PDF Data Extraction using Regular Expression

Hey all,
I need to extract the GSTIN of SpiceJet Limited, Invoice No, GSTIN / UIN of Customer and Total Invoice Value from the PDF using Regular Expression.
I’ve done this Xaml file, but couldn’t remove the colon from extracted data.Sequence7.xaml (9.3 KB) .

Thanks in advance.

1 Like

@NiranjanKN Try to use replace method of string

@NiranjanKN Check below xaml file.

Sequence7.xaml (12.6 KB)

output file.

Out_Sample.xlsx (7.2 KB)

@Manjuts90 @lakshman @ClaytonM @n I used (?>UIN of Customer:) (.)(?=Place of Supply) and got value of GSTIN / UIN of Customer. But, if I use (?>Invoice No:)(.) it’ll fetch the entire row data.
But, I need only Invoice Number and not the Original Invoice number.
How can that be extracted.

@Manjuts90 Can you please explain me this : ReadPDF.Split({"GSTIN of SpiceJet Limited : "},StringSplitOptions.RemoveEmptyEntries)(1).Split({Environment.NewLine},StringSplitoptions.RemoveEmptyEntries)(0).Trim Regular Expression which you have used.

@NiranjanKN

First split method split the whole pdf data into array of 2 elements, first element of array contains text before “GSTIN of SpiceJet Limited :” and second element contains text after “GSTIN of SpiceJet Limited :”
So i took second element from array which contains required text for further processing. Since 2nd element in array contains text in multiple lines so i splitted the 2nd array element with respect to newline. So i got new array with each line as one array element.
Since value is present in first element of new array, so i took index of the element as “(0)”. Trim is used to remove extra spaces front and back of the string.

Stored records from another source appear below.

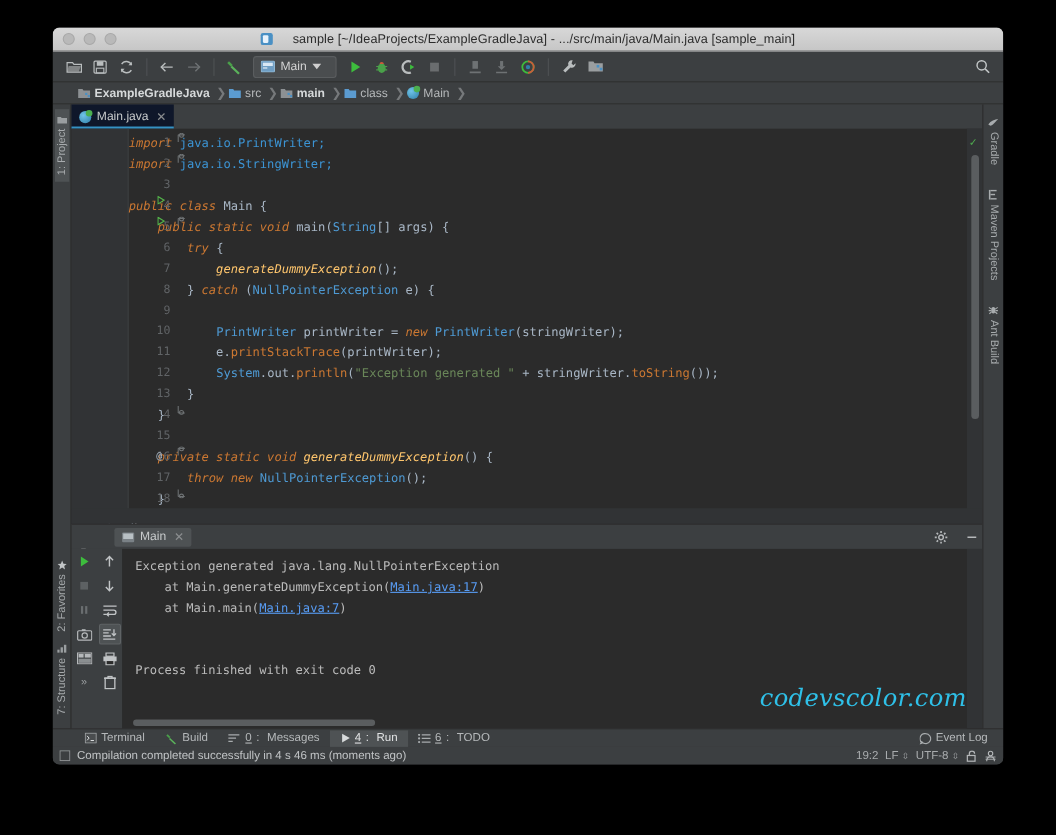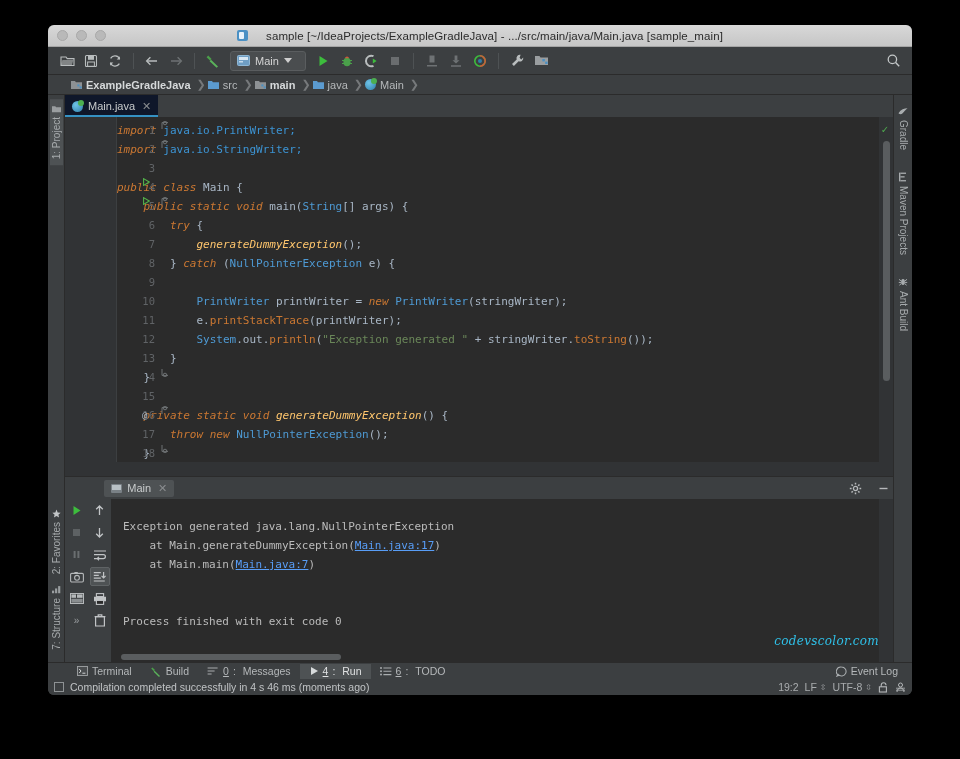--- a/index.html
+++ b/index.html
@@ -154,28 +154,28 @@
   .runhead-btn{width:20px;height:20px;display:flex;align-items:center;justify-content:center;color:#b0b3b5;}
 
   .runbody{flex:1;display:flex;min-height:0;}
   .runtools{width:46px;background:#3c3f41;display:flex;}
   .runtool-col{width:23px;display:flex;flex-direction:column;align-items:center;padding-top:2px;gap:3px;}
   .rtb{width:20px;height:19px;display:flex;align-items:center;justify-content:center;}
   .rtb.sel{background:#4e5254;border:1px solid #5f6365;border-radius:2px;}
   .console{
     flex:1;background:#2b2b2b;position:relative;overflow:hidden;
     font-family:"DejaVu Sans Mono","Liberation Mono",monospace;
-    font-size:11px;color:#bbbbbb;padding:18px 0 0 12px;
+    font-size:11px;color:#bbbbbb;padding:6px 0 0 12px;
   }
   .cline{height:19px;line-height:19px;white-space:pre;}
   .link{color:#589df6;text-decoration:underline;}
   .watermark{
     position:absolute;right:14px;bottom:14px;
     font-family:"DejaVu Serif",serif;font-style:italic;
-    font-size:12px;color:#2fc0e8;letter-spacing:.3px;
+    font-size:22px;color:#2fc0e8;letter-spacing:.3px;
   }
   .console-hscroll{position:absolute;left:10px;bottom:2px;width:220px;height:6px;background:#5a5d5f;border-radius:3px;}
   .console-right{position:absolute;right:0;top:0;bottom:0;width:14px;background:#313335;}
 
   
   .twbar{
     height:17px;background:#3c3f41;border-top:1px solid #2b2b2b;
     display:flex;align-items:center;padding-left:20px;gap:0;
   }
   .twitem{display:flex;align-items:center;gap:4px;font-size:10.5px;color:#b5b8ba;padding:0 9px;height:15px;}
@@ -351,21 +351,21 @@
             <rect x="6.4" y="4.4" width="2" height="2" fill="#4a90c4"></rect>
             <rect x="8.7" y="6.4" width="2" height="2" fill="#4a90c4"></rect>
           </svg>
         <span>main</span>
       </div>
       <span class="crumb-div">❯</span>
       <div class="crumb">
         <svg width="11" height="10" viewBox="0 0 11 10">
             <path d="M0 1h4l.9 1.2H11V9H0z" fill="#5b9bd0"></path>
           </svg>
-        <span>java</span>
+        <span>class</span>
       </div>
       <span class="crumb-div">❯</span>
       <div class="crumb">
         <span class="jicon"></span>
         <span>Main</span>
       </div>
       <span class="crumb-div">❯</span>
     </div>
 
     <div class="body">

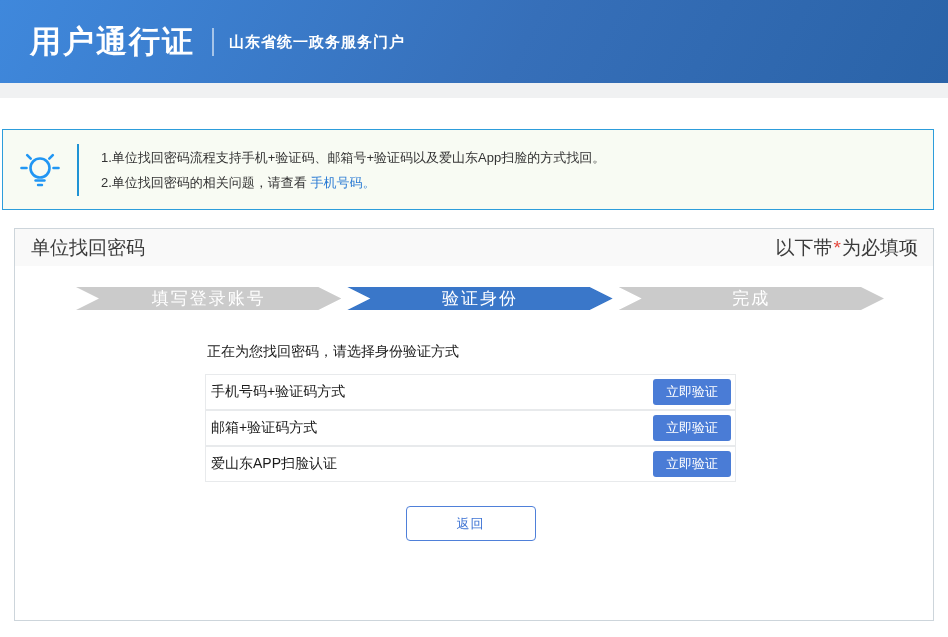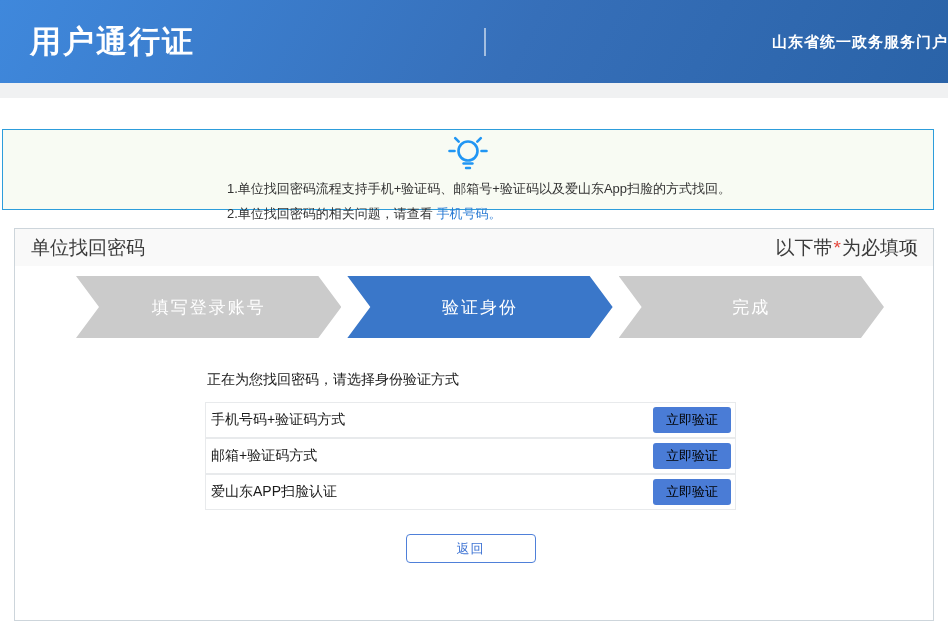--- a/index.html
+++ b/index.html
@@ -4,34 +4,33 @@
 <style>
   * { margin:0; padding:0; box-sizing:border-box; }
   html,body { width:948px; height:637px; background:#ffffff; font-family:"Liberation Sans","DejaVu Sans",sans-serif; overflow:hidden; }
 
   
   .site-header {
     height:83px;
     background:linear-gradient(118deg,#3f88dc 0%,#366fb9 55%,#2a63a8 100%);
     display:flex; align-items:center;
     padding-left:30px;
-    justify-content:space-between;
   }
   .site-title { color:#ffffff; font-size:31px; font-weight:bold; letter-spacing:2px; }
   .site-divider { width:2px; height:28px; background:rgba(255,255,255,.55); margin:0 15px 0 17px; }
   .site-subtitle { color:#ffffff; font-size:15px; font-weight:bold; letter-spacing:1px; padding-top:2px; }
   .header-strip { height:15px; background:#f0f1f2; }
 
   
   .notice {
     margin:31px 14px 0 2px;
     height:81px;
     border:1px solid #2d9ddb;
     background:#f8fbf3;
-    display:flex; align-items:center;flex-direction:column;
+    display:flex; align-items:center;
   }
   .notice-icon-wrap { width:74px; display:flex; justify-content:center; }
   .notice-divider { width:2px; height:52px; background:#1f93d4; }
   .notice-text { padding-left:22px; font-size:13px; color:#333333; line-height:25px; }
   .notice-link { color:#2b7bd4; cursor:pointer; text-decoration:none; }
   .notice-suffix { color:#2b7bd4; }
 
   
   .panel {
     margin:18px 14px 0 14px;
@@ -41,45 +40,45 @@
   }
   .panel-bar {
     height:37px; background:#f9f9f9;
     display:flex; align-items:center; justify-content:space-between;
     padding:0 15px 0 16px;
     font-size:19px; color:#3c3c3c;
   }
   .required-star { color:#e6483d; padding:0 1px; }
 
   
-  .steps { display:flex; gap:6px; margin:10px 49px 0 61px; height:62px; }
+  .steps { display:flex; gap:6px; margin:10px 49px 0 61px; height:34px;align-items:flex-end; }
   .step {
     flex:1; display:flex; align-items:center; justify-content:center;
     background:#cbcbcb; color:#ffffff; font-size:17px; letter-spacing:2px;
     clip-path:polygon(0 0, calc(100% - 23px) 0, 100% 50%, calc(100% - 23px) 100%, 0 100%, 23px 50%);
   }
   .step.active { background:#3a77c9; }
 
   
   .form-area { width:531px; margin:33px 0 0 190px; }
   .prompt { font-size:14px; color:#1a1a1a; margin-bottom:13px; margin-left:2px; }
   .option-row {
     height:36px; border:1px solid #e8eaec; background:#ffffff;
     display:flex; align-items:center; justify-content:space-between;
     padding:0 4px 0 5px; 
   }
   .option-label { font-size:14px; color:#1a1a1a; }
   .verify-btn {
     width:78px; height:26px; border:none; border-radius:3px;
-    background:#4a7cd6; color:#000000; font-size:13px; cursor:pointer;
+    background:#4a7cd6; color:#ffffff; font-size:13px; cursor:pointer;
     font-family:inherit;
   }
   .back-wrap { display:flex; justify-content:center; margin-top:24px; }
   .back-btn {
-    width:130px; height:29px; background:#ffffff;
+    width:130px; height:35px; background:#ffffff;
     border:1px solid #4f80d9; border-radius:4px;
     color:#3f74d4; font-size:13px; cursor:pointer; letter-spacing:1px;
     font-family:inherit;
   }
 </style>
 </head>
 <body>
 
 <div class="site-header">
   <div class="site-title">用户通行证</div>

If you still have any doubts let me know

@Manjuts90 Can you explain me as to how you got this :
System.Text.RegularExpressions.Regex.Match(ReadPDF,“(?<=Invoice No: ).+”).ToString
I also tried it, but since there were two words matching Invoice No:, how did it select the second Invoice No:, not the first Invoice No:.

@NiranjanKN I have given condition like below. after No: i have given space where as in first number after space not exists after “:”

“(?<=Invoice No: ).+”

This topic was automatically closed 3 days after the last reply. New replies are no longer allowed.